A 1979 novelty 45-rpm record that celebrated Larry Bird's historic basketball career at Indiana State University also includes a short piece of Indiana sports broadcast history. When you listen to the song, you'll hear the end of an ISU game that season that almost derailed the magical season. The moment involves a legendary Indiana sports broadcaster and a current Indiana legislator.
Larry Bird and the Indiana State Sycamores
The largest college basketball TV audience in history watched Michigan State beat the previously undefeated Indiana State for the NCAA Championship in March 1979, when Earvin "Magic" Johnson and Larry Bird met for the first time in what became an epic NBA rivalry. But the only reason ISU was still undefeated up to that point was because of an amazing comeback earlier that season, a game that has mostly been forgotten.
For most of the 1978-1979 season, national sports writers were skeptical about Indiana State basketball because the team played in the mid-major Missouri Valley Conference.
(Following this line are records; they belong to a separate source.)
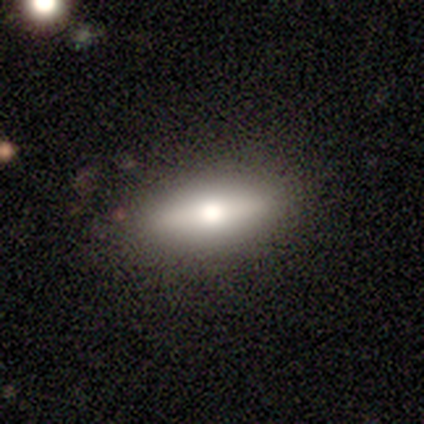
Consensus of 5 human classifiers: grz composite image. It shows a featured or disk galaxy (60%) viewed edge-on (67%) with a rounded central bulge (100%). Merging: none (80%).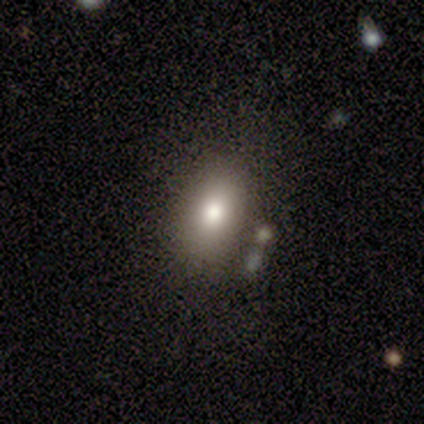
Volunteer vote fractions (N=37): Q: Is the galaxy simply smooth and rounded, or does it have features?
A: smooth — 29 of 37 (78%).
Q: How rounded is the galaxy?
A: in between — 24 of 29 (83%).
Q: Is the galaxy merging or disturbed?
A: none — 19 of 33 (58%).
The criticism, famously led by NBC broadcaster Billy Packer, was that the Sycamores shouldn't be highly ranked because they didn't play top NCAA teams, even though ISU did beat Purdue in West Lafayette in the early season.
Bob Forbes on WTHI
As the Sycamores kept winning and moving up in the rankings, the debate became whether or not a mid-major team should be allowed to be ranked #1 in the nation if they were undefeated. Sycamore fans who couldn't go to the games in person relied on long-time WTHI sports broadcaster Bob Forbes for the live play-by-play on radio and highlights on WTHI-TV.
Miracle Shot
Indiana State was 18-0 when the team traveled to Las Cruces on February 1, 1979 to play the other top Missouri Valley Conference team, New Mexico State. The undefeated season seemed to be at an end as the Aggies had a 83-81 lead with :03 left in the second half. NMSU was at the foul line for a one-and-one. Larry Bird had already fouled out.
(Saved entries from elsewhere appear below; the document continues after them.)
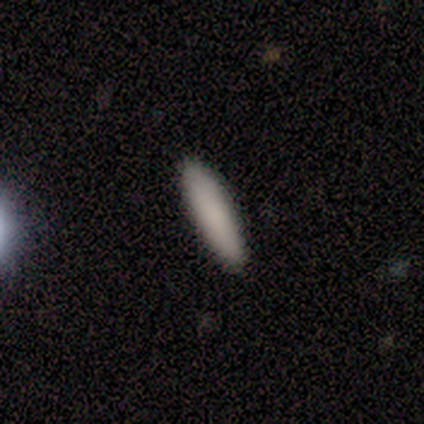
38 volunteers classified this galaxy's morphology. Smooth or featured?
  - smooth: 84% *
  - featured or disk: 13%
  - star or artifact: 3%
How rounded?
  - cigar-shaped: 81% *
  - in between: 19%
  - round: 0%
Merging?
  - none: 86% *
  - minor disturbance: 8%
  - major disturbance: 5%
  - merger: 0%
ISU fans were listening intently to Bob Forbes on WTHI, while the New Mexico State broadcasters were ready to declare victory. New Mexico State's Greg Webb missed the first foul shot and ISU quickly passed the ball to Bob Heaton. Heaton didn't even have the time to make it to mid-court before he had to heave a prayer. The shot bounced off the glass, rolled around the rim, and dropped in the basket. Since this was before the 3-point shot era, Heaton's basket counted as two points and tied the game at the end of regulation.
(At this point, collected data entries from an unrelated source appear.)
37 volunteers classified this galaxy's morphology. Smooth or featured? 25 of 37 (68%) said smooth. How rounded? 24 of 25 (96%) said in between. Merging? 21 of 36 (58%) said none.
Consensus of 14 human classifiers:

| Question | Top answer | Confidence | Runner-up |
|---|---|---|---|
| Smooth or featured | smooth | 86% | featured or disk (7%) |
ISU fans listening to the game on WTHI would never forget the excitement in Bob Forbes' voice as he called the final play of regulation that kept the team alive.
New Mexico State was in such a state of shock, they couldn't take advantage of the Bird-less Sycamores in overtime, so ISU stayed undefeated, winning 91-89. The Sycamores kept the winning streak alive until the NCAA Championship game.
New State Bird Song
Here's where the novelty song comes in. During that epic season, Terre Haute's Tom Montgomery wrote a tribute song for Larry Bird that he titled "Indiana Has a New State Bird." He played it for friends and around town and started to get attention. He planned to record the song and get it pressed on vinyl to try and take advantage of the historic season. But he learned the NCAA would frown on any attempt to cash in on Bird's fame, and it could hurt the player's status as an amateur and not a professional.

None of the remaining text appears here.